Telecom Australia was one, with their loans being backed by the Commonwealth Government. This was the “The Telecom Phone Loan” No. 17 from 1982 – as for what Telecom Australia intended to do with the money? They probably installed the now clapped out copper wires Malcolm Turnbull and the Coalition wants to reuse for their FTTN version of the National Broadband Network!

"The Telecom Phone Loan" No. 17

Another government-owned utility to issue bonds was the State Electricity Commission of Victoria. Responsible for the electricity supply to almost all of Victoria (more about the sole exception), back in the early 1980s the SECV was in the middle of building the massive Loy Yang power station and open cut brown coal mine in the Latrobe Valley.

"14.5% p.a. - SEC Series 2 Power Bonds now available"

The other big state-owned energy utility was the Gas and Fuel Corporation of Victoria – and they were no stranger to selling government backed debt to the public. With natural gas connected to metropolitan Melbourne by the early 1970s, by the time of their 1983 bond issue they were probably in need of funds to extend their gas pipelines to the smaller regional centres.

"Rest assured.

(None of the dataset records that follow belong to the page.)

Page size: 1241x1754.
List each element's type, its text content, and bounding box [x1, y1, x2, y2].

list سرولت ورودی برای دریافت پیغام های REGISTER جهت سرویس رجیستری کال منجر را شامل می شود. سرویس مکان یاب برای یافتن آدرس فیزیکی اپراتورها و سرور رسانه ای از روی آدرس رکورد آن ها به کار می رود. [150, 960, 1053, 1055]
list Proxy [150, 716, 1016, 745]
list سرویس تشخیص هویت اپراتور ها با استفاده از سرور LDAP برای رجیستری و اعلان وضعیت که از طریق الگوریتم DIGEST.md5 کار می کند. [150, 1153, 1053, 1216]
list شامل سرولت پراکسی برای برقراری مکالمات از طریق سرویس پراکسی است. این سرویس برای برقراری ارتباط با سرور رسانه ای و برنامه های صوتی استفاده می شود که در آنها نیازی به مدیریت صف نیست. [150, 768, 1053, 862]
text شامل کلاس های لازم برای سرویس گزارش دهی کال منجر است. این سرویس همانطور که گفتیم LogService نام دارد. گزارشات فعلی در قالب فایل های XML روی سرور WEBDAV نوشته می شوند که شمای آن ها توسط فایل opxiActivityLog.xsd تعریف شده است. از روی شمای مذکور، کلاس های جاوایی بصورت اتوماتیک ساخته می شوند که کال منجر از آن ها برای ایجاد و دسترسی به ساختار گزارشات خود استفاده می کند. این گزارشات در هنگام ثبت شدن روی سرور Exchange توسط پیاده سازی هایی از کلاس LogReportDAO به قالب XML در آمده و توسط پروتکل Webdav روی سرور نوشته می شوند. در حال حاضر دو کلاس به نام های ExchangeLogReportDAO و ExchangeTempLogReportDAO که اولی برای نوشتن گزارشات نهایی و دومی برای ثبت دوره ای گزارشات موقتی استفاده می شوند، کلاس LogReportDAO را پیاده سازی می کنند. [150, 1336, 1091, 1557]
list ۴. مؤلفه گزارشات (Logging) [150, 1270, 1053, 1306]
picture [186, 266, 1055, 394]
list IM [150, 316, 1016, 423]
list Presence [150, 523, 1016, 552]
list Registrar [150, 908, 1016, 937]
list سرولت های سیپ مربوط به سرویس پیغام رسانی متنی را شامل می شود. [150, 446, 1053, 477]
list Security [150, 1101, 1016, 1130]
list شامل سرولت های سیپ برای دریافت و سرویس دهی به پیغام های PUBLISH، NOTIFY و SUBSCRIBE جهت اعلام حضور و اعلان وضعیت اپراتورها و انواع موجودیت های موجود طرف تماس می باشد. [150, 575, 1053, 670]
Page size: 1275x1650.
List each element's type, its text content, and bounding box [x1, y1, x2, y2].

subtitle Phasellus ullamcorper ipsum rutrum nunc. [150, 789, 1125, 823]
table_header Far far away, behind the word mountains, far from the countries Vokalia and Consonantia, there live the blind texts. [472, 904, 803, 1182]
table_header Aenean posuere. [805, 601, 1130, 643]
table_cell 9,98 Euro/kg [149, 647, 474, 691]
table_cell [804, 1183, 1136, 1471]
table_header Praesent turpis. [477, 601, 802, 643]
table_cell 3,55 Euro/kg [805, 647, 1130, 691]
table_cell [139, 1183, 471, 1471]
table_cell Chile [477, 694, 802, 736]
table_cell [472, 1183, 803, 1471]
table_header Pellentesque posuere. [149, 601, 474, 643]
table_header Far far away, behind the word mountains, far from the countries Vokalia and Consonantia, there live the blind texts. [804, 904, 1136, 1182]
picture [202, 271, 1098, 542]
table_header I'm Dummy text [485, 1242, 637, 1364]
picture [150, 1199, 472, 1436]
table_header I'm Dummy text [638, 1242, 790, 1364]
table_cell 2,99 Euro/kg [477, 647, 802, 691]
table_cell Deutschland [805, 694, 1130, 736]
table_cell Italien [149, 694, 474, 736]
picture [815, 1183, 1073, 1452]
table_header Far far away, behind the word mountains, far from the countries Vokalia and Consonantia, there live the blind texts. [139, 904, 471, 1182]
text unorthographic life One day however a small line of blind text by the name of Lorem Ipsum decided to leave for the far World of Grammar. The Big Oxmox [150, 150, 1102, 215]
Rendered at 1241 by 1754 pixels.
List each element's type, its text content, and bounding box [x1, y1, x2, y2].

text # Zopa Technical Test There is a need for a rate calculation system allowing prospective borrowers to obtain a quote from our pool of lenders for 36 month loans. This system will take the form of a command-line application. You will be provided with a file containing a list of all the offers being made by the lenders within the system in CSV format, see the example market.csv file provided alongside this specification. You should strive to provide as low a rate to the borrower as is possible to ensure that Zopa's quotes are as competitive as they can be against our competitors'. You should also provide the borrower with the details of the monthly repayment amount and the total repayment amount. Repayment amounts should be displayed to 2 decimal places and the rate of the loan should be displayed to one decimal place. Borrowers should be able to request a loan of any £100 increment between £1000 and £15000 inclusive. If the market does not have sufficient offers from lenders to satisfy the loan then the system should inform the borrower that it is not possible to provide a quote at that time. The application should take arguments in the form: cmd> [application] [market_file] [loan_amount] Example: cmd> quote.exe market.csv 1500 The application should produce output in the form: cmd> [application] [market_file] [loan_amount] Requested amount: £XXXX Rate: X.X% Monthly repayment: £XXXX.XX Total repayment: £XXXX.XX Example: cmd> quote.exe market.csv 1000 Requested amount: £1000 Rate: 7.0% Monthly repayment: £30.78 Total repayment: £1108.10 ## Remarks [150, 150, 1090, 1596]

Gas loans: Government Guaranteed"

Another pillar of Melbourne before the changes of the Kennett years was the Melbourne and Metropolitan Board of Works (MMBW). Responsible for water supply and sewers in the city, as well as town planning, management of parkland and other open space, maintenance of metropolitan highways and bridges, and foreshore protection and improvements – the board was another government authority that needed big money to fund capital works.

"Your investment in the Board of Works Loan offers interest rates too good to miss"

Victoria wasn’t the only state to have state owned agencies issue bonds: over in Tasmania the Hydro-Electric Commission also ran adverts to gain investors. Given the early 1980s timing, the loan money was probably intended for the Franklin River Dam!

"Invest in the high interest Tasmanian HEC loan"

And if you throught public utilities were the only ones to offer loans to the public, the Australian National Railway Commission advertised their Public Loan No. 4 in 1981. Responsible for operating the railways lines inside South Australia, as well as over to Western Australian and the Northern Territory, they probably spent the money on their new fleet of BL class diesel-electric locomotives which were delivered a few years later.

Give your money a First Class Return with Australian National"

However, I’ve saved the most interesting public loan advertisement for last – that of the Melbourne Underground Rail Loop Authority (MURLA). Established by the government to fund and build what is now known as the City Loop, in 1978-79 it decided to raise $30 million in funds through bond sales to the public, raised further money in the same way in the years to follow.

"You have two weeks to leave your mark on Melbourne, forever"

“Leaving your mark on Melbourne forever” – can you imagine today being able to invest your money in the infrastructure that Melbourne needs, and get paid handsomely for doing so?

Unfortunately it no longer works that way – the proposed Melbourne Metro tunnel is using $3 billion in funding committed by the Gillard government, but it is contingent on $3 billion from an unwilling state government, and another $3 billion via another sketchy Public Private Partnership.

Footnote

If you think interest rates of 10 to 15 per cent are high, you probably didn’t have had a home loan during the 1980s. Back then, high interest rates were the norm.